Sobre o tema, a Ministra do STJ Nancy Andrigui, no julgamento do Recurso Especial 953.907/MS, asseverou que “a multa prevista pela cláusula penal não deve ser confundida com a indenização por perdas e danos pela fruição do imóvel, que é legítima e não tem caráter abusivo quando há uso e gozo do imóvel”.

Por derradeiro, e talvez esta seja a questão mais tormentosa neste tipo de ação, encontra-se o direito ao ressarcimento à renda que os consumidores deixaram de auferir por não poder alugar o imóvel objeto da compra.

Mais uma vez o Superior Tribunal de Justiça, através do Ministro Sidnei Beneti, no AgRg no REsp: 1202506, afirmou de forma cogente que “A jurisprudência desta Casa é pacífica no sentido de que, descumprido o prazo para entrega do imóvel objeto do compromisso de compra e venda, é cabível a condenação por lucros cessantes. Nesse caso, há presunção de prejuízo do promitente-comprador, cabendo ao vendedor, para se eximir do dever de indenizar, fazer prova de que a mora contratual não lhe é imputável”.

Entretanto, por força e lobby deste setor que ainda atua de forma concreta na economia brasileira, principalmente de forma regional e nos estados, alguns Tribunais Estaduais ainda proferem decisões divergentes entre si, deixando ao consumidor não somente o drama de ter o seu sonho transformado em pesadelo, mas a parte que deve arcar com essa transformação econômica do mercado.

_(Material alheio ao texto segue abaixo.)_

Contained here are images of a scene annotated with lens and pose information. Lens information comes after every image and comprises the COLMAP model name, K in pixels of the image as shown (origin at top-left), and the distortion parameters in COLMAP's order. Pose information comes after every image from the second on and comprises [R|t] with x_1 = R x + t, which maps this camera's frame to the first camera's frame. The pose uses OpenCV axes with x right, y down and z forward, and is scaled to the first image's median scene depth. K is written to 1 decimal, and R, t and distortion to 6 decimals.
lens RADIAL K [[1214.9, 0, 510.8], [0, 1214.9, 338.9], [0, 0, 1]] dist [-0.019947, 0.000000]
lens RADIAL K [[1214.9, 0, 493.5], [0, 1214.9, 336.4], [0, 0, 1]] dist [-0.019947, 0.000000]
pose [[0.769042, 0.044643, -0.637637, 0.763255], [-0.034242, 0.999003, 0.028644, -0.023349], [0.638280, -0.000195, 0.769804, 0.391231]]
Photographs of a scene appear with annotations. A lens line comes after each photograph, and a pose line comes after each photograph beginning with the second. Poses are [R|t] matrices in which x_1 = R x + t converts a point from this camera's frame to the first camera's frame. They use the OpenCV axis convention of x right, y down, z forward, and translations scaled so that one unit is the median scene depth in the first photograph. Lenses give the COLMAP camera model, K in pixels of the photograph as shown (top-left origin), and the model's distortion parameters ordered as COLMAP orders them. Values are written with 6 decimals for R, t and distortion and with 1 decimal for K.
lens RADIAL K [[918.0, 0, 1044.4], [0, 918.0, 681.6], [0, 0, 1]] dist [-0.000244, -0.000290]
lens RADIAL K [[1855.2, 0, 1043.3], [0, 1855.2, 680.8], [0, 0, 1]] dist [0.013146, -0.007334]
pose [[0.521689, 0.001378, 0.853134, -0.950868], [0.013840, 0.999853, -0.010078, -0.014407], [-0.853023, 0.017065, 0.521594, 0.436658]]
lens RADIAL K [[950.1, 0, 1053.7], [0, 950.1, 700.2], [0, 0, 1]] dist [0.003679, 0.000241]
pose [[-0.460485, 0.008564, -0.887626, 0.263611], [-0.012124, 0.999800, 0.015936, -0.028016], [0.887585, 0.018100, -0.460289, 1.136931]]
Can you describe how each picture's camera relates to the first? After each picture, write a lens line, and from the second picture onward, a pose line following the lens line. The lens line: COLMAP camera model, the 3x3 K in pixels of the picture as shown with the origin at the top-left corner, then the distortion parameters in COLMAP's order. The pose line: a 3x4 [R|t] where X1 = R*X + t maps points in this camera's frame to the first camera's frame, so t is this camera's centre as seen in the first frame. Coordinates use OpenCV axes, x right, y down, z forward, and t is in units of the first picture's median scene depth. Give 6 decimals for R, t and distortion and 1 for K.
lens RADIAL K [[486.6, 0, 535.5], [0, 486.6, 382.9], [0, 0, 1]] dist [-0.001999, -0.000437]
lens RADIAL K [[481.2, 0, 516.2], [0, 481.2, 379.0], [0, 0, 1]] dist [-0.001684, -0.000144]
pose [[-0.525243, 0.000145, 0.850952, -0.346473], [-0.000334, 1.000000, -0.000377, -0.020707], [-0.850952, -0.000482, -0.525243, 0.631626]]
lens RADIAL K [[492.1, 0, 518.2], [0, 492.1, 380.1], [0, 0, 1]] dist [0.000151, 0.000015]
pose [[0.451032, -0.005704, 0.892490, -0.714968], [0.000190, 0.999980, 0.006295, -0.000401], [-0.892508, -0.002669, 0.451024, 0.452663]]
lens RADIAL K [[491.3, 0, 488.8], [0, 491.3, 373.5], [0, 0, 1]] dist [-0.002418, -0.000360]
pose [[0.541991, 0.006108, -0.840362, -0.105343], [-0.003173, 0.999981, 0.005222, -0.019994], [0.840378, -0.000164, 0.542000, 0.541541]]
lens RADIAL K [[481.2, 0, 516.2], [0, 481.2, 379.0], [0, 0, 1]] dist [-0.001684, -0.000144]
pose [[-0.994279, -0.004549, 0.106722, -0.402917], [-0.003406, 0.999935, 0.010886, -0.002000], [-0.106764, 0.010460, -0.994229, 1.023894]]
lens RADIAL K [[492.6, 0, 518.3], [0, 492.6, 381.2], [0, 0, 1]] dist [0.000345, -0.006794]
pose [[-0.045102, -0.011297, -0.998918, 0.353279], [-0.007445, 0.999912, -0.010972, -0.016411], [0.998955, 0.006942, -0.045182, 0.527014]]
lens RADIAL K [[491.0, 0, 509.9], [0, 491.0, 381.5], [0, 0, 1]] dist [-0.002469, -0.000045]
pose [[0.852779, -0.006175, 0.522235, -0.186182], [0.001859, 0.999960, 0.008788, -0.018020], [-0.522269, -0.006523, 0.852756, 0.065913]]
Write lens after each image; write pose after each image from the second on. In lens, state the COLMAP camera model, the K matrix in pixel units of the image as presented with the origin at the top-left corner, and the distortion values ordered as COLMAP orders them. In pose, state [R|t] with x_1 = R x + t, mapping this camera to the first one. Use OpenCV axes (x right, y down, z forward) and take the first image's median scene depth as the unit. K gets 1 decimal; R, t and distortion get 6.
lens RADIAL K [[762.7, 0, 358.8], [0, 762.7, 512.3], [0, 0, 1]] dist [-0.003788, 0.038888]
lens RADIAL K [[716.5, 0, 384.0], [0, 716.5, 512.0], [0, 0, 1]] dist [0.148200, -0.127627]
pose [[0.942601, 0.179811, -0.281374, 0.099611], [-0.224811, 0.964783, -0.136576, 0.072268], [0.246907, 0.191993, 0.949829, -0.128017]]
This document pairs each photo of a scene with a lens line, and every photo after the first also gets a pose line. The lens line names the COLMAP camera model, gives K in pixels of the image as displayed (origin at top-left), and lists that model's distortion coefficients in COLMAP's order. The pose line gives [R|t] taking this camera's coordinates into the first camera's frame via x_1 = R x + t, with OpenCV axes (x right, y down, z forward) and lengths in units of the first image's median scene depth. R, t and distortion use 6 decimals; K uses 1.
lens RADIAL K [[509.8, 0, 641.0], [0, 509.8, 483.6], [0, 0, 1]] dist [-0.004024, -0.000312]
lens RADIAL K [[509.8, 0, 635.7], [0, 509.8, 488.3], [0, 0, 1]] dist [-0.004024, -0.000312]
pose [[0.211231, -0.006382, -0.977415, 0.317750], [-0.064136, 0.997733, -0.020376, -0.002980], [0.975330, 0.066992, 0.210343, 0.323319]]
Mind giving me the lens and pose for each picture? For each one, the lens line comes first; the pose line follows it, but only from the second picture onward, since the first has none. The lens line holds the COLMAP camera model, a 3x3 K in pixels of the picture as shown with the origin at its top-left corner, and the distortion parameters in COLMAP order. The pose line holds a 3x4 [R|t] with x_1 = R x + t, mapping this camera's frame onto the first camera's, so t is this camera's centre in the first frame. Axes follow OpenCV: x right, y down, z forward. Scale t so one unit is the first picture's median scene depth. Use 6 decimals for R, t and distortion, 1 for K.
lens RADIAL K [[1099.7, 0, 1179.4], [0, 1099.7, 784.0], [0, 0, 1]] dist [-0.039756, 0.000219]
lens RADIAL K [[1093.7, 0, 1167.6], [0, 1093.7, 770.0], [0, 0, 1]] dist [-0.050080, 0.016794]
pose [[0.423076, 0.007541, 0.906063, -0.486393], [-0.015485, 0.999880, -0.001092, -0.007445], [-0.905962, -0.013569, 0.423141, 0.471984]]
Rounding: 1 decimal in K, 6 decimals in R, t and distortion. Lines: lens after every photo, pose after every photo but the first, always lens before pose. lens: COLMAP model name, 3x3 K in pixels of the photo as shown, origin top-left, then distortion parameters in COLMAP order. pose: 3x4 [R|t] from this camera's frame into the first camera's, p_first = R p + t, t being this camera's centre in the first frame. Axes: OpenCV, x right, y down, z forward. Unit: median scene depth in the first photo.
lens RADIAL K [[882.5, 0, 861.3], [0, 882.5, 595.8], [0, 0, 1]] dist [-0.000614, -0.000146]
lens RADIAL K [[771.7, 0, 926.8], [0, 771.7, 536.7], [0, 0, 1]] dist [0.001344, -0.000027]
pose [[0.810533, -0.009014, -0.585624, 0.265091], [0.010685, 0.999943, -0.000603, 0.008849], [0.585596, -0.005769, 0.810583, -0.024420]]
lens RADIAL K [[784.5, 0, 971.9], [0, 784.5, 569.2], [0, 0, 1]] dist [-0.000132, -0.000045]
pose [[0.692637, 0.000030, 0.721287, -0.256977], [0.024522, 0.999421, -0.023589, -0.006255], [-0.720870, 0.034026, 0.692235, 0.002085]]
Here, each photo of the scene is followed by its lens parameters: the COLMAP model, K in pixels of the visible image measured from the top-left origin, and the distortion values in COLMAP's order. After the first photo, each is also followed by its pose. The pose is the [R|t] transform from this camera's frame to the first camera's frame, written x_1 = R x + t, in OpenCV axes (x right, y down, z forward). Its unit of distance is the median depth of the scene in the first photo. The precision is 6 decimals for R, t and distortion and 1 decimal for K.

O Tribunal de Justiça de Sergipe, em vanguarda no Judiciário Brasileiro, atualmente está julgando um incidente de uniformização de jurisprudência a fim de definir o posicionamento daquela Corte e minimizar a ocorrência de julgamentos conflitantes.

O processo 201300125531, que discorre exatamente sobre este tema, teve sua primeira discussão no dia 25/02 no pleno do Tribunal. Em seu voto, o desembargador relator, Jozé dos Anjos, proferiu uma posição totalmente favorável aos consumidores, determinando que as construtoras devem ressarcir os compradores de imóvel cuja entrega foi atrasada injustificadamente tanto nos danos morais sofridos quanto nos danos materiais, referentes aos valores que os adquirentes receberiam se alugassem seus imóveis, ainda que não haja comprovação.

A votação foi adiada pelo pedido de vistas de um dos Desembargadores que fazem parte da turma recursal, e, provavelmente, será posto novamente em votação nesta próxima quarta (11).

O judiciário sergipano caminha para consolidar um entendimento que protege o consumidor, que não o coloca duas vezes como vítima, ou seja, o preterido não só pela frustração por ter o seu planejamento de vida adiado, com o pesadelo da entrega dos imóveis, mas como a parte que deve se sujeitar a turbulência do cenário econômico atual, que exige do mercado da construção civil uma nova dinâmica.

É, portanto, uma definição de quem deve arcar com os problemas vivenciados no setor imobiliário, os consumidores ou as construtoras?